The matter was brought to the notice of the Railway Board in August 2004
and their reply has not been received (December 2004).
Chapter 3 Works and Contract Management
3.3.11 Central Railway: Poor contract management
Improper assessment of contractor's capabilities and poor contract
management resulted in re-awarding contracts on risk and cost, the recovery of
which (Rs.2.53 crore) is a remote possibility
As per rules, if a contractor fails to do whole or part of the work awarded to
him and the contract is terminated, the Railway has the right to get the balance
work done at the risk and cost of the defaulting contractor.
Audit scrutiny of records of offices of the Dy. CEs (Construction) at Panvel
and Solapur revealed that contracts relating to nine works awarded between
October 1996 and March 2001 were terminated during February 1997 to
February 2003 as either the progress of work was not satisfactory or
contractors had not commenced works. Fresh contracts for getting the balance
work done were awarded during May 1997 to August 2003 and notices for
recovery of risk and cost charges were served on defaulting contractors. Six
of the defaulting contractors referred the cases for arbitration. In one case,
pre-arbitration meetings had taken place and there was no response in the
remaining two. As against total amount of Rs.2.97 crore worked out for
recovery, the Railway Administration could withhold only Rs.0.43 crore from
pending bills, leaving a balance of Rs.2.53 crore.
A further review of these cases revealed that In three cases, contractors had not even commenced work. Two contracts
pertaining to supply and stacking of stone ballast were awarded, in April
1999, to the same contractor, who was already having two contracts
valuing Rs.4.47 crore which were due for completion in May 1999. At the
time of award of new contracts, physical progress of existing works was
0.19 per cent and 16.83 per cent only; yet the TCs found the progress
satisfactory. The third contract was for earthwork in embankment, cutting
and bridge approaches. Work was awarded to a contractor who was totally
new to the Railway working and his past experience was only that of
undertaking a work of filling for Ispat Industries Limited. Still, TC found
him suitable for awarding contract.
####
§ Short exercise
Write the next part of the audit passage on poor contract management at Central Railway, starting after the sentence that ends "found him suitable for awarding contract."
####
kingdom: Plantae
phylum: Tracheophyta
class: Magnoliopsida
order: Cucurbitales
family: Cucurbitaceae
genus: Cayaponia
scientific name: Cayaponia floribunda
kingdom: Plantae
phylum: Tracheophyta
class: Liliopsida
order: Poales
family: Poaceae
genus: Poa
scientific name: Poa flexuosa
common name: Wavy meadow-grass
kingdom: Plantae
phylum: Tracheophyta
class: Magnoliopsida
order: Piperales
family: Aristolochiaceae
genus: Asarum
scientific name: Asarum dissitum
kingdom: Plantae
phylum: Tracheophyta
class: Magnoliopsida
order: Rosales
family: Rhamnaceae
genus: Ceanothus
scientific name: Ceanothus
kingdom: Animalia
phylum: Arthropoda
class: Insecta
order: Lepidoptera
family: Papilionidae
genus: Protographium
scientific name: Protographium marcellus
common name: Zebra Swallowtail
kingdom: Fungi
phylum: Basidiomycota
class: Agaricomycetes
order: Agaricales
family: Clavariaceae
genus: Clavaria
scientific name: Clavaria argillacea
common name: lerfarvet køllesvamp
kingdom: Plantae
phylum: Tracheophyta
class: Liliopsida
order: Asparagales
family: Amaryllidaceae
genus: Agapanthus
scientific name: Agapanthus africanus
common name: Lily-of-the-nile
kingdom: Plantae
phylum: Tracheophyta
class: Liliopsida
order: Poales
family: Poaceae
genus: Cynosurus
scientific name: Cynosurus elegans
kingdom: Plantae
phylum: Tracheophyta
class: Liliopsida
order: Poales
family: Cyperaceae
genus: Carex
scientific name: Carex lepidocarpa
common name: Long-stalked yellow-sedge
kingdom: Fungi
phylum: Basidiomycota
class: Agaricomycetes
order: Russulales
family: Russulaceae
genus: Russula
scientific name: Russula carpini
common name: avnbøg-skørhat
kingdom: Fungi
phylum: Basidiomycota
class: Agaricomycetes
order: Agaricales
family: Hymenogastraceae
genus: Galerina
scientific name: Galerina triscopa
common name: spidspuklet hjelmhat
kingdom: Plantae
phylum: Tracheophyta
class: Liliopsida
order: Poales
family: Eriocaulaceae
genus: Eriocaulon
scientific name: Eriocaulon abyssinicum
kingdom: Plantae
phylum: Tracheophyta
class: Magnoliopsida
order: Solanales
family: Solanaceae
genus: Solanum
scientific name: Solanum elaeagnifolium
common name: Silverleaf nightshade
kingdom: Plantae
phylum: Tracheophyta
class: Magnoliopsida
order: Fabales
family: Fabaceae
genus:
####
§ Expected answer
In other cases, the contractors have refuted the claims on the ground of
delay by the Railway to hand over clear site for work, change of plans and
obstruction by presence of gas pipe lines at the site of work which were
not removed by the Railway.
These cases clearly indicate improper assessment of contractors' capabilities
for executing works and poor contract management by the Railway
Administration, resulting in long drawn procedures of awarding and cancelling
contracts, calling of fresh tenders on risk and cost, delay in completion of
works and unnecessary arbitration/ legal proceedings. Most important fall out
of these cases is the remote possibility of recovering risk and cost amount of
Rs.2.53 crore as the contractors have gone for arbitration/ legal proceedings.
When the matter was taken up with the Railway Administration (April 2004)
and Railway Board (September 2004) they stated in July and December 2004
respectively that all possible steps for recovery of risk and cost charges have
Report No.8 of 2005 (Railways)
been taken and that action for recovery through civil suit filed in the court has
already been initiated in one case. Similar action will be taken in other cases
also after all other means are exhausted. It has also been contended that
contractor’s capabilities for carrying out the works were properly assessed and
they were found financial solvent and capable of carrying out the works.
Failure in a few cases can not be ruled out even after considering the
credentials thoroughly.
The reply is not tenable. As explained above, the award of a contract to a
contractor ignoring the poor physical progress of works awarded to him earlier
and award of a contract to contractor who had never done the type of work
being awarded to him are clear cases of improper assessment. Moreover,
Railway is silent on the issue of poor contract management which led to
contractors refuting the claims of the Railways in three other cases.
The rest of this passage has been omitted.